# TASK ITEM A
In the meal log, what does the writer say about the carob powder eaten with yogurt at supper, and how does it compare with chocolate?

-*-

Breakfast: Muesli (overnight soaked oats) with blueberries, peanut butter, & cinnamon + 1/2 frozen banana dipped in carob powder (Frozen bananas are officially my new favorite non-indulgent treat!  Frozen watermelon and grapes are run-up contenders, however.)

Lunch: Turkey sandwich on white “peasant” bread with butter, lettuce, & spinach + corn chips with hot & chunky salsa + 1 banana with peanut butter

Supper: Grilled (cheddar) cheese with tomatoes & cucumber sandwich on spelt/brown rice bread + tater tots + corn on the cob + yogurt with strawberries and carob powder (this stuff is really starting to grow on me!  I still prefer chocolate though…)

Late night snack: Salted popcorn popped in coconut oil + carob coconut milk (Mmmm…fat.)

-*-

# TASK ITEM B
Update the lines of the entries starting at the line that contains "and published APIs" and ending at the last line of the entries, replacing "deploy" with "run" and leaving everything else unchanged.

-*-

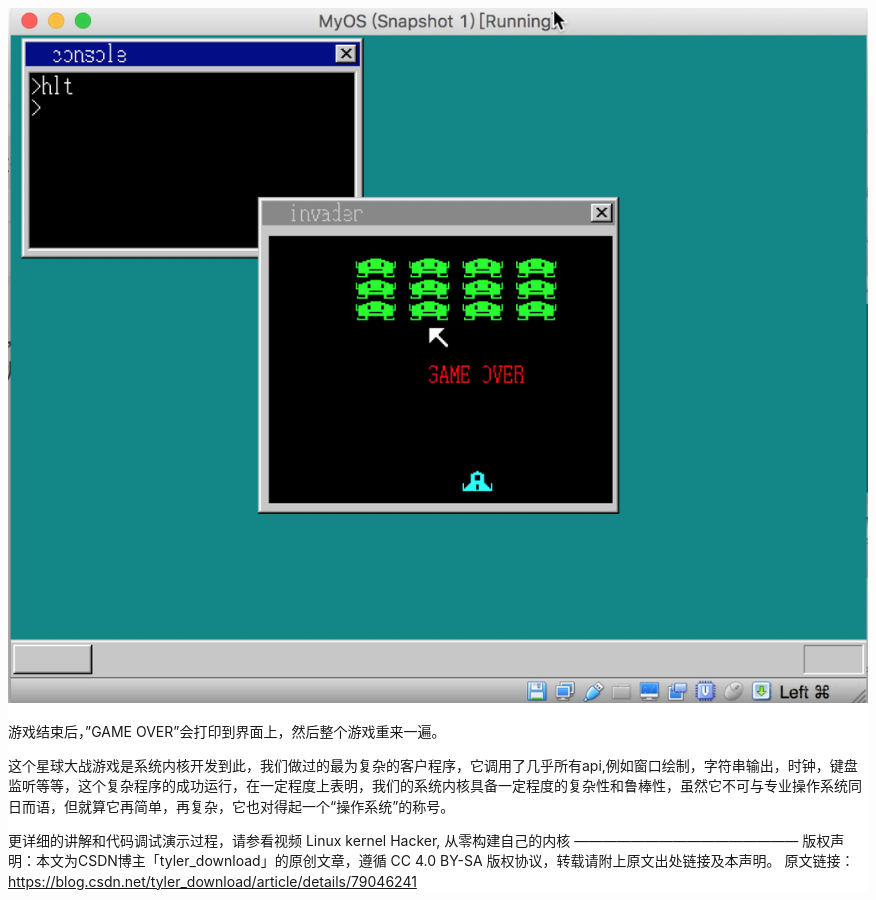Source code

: ![](img/20180112170523465.png)



游戏结束后，”GAME OVER”会打印到界面上，然后整个游戏重来一遍。

这个星球大战游戏是系统内核开发到此，我们做过的最为复杂的客户程序，它调用了几乎所有api,例如窗口绘制，字符串输出，时钟，键盘监听等等，这个复杂程序的成功运行，在一定程度上表明，我们的系统内核具备一定程度的复杂性和鲁棒性，虽然它不可与专业操作系统同日而语，但就算它再简单，再复杂，它也对得起一个“操作系统”的称号。

更详细的讲解和代码调试演示过程，请参看视频
Linux kernel Hacker, 从零构建自己的内核
————————————————
版权声明：本文为CSDN博主「tyler_download」的原创文章，遵循 CC 4.0 BY-SA 版权协议，转载请附上原文出处链接及本声明。
原文链接：https://blog.csdn.net/tyler_download/article/details/79046241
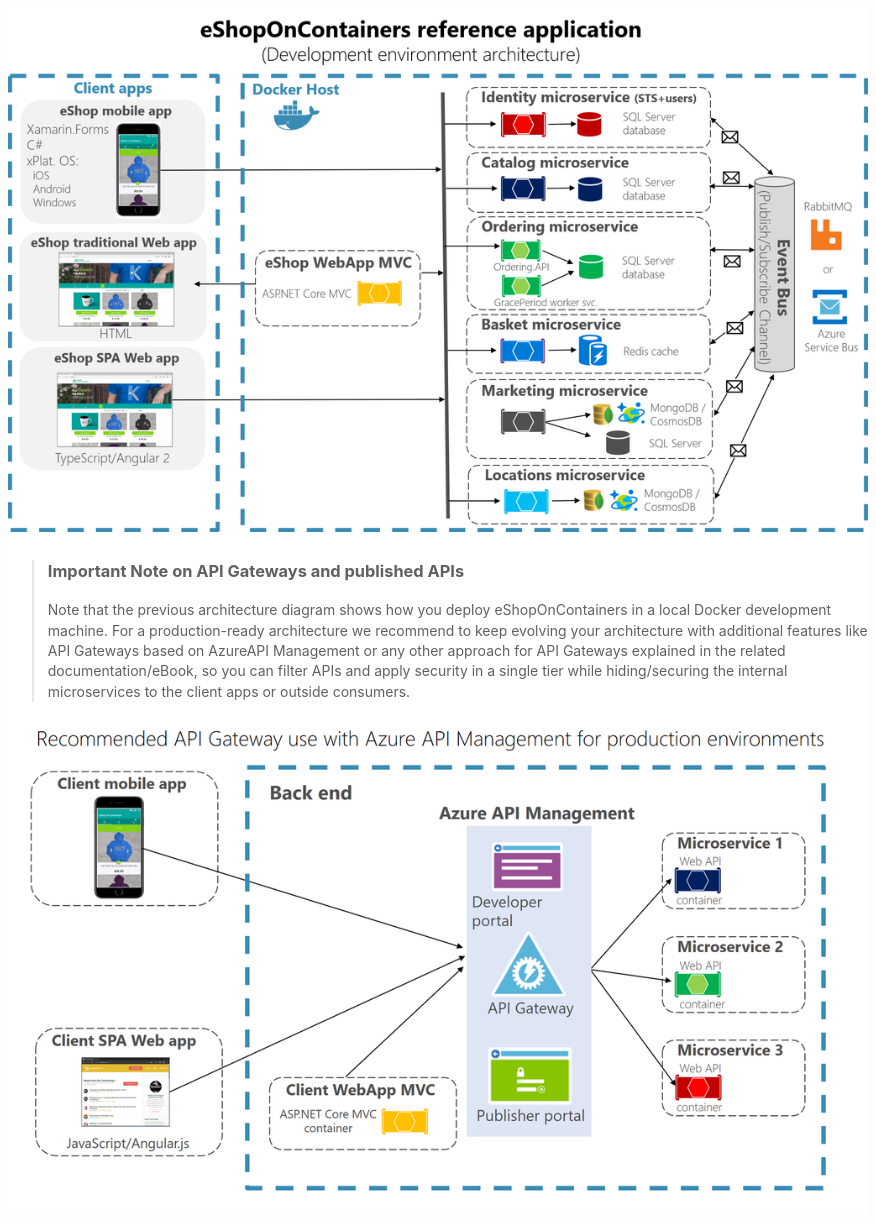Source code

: <img src="img/eShopOnContainers_Architecture_Diagram.png">
<p>

> ### Important Note on API Gateways and published APIs
> Note that the previous architecture diagram shows how you deploy eShopOnContainers in a local Docker development machine. For a production-ready architecture we recommend to keep evolving your architecture with additional features like API Gateways based on AzureAPI Management or any other approach for API Gateways explained in the related documentation/eBook, so you can filter APIs and apply security in a single tier while hiding/securing the internal microservices to the client apps or outside consumers.
<p>
<img src="img/eShopOnContainers-Architecture-With-Azure-API-Management.png">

-*-

# EXPECTED ANSWER A
The writer says the carob powder, eaten at supper with yogurt and strawberries, is really starting to grow on the writer. The writer still prefers chocolate.

# EXPECTED ANSWER B
> ### Important Note on API Gateways and published APIs
> Note that the previous architecture diagram shows how you run eShopOnContainers in a local Docker development machine. For a production-ready architecture we recommend to keep evolving your architecture with additional features like API Gateways based on AzureAPI Management or any other approach for API Gateways explained in the related documentation/eBook, so you can filter APIs and apply security in a single tier while hiding/securing the internal microservices to the client apps or outside consumers.
<p>
<img src="img/eShopOnContainers-Architecture-With-Azure-API-Management.png">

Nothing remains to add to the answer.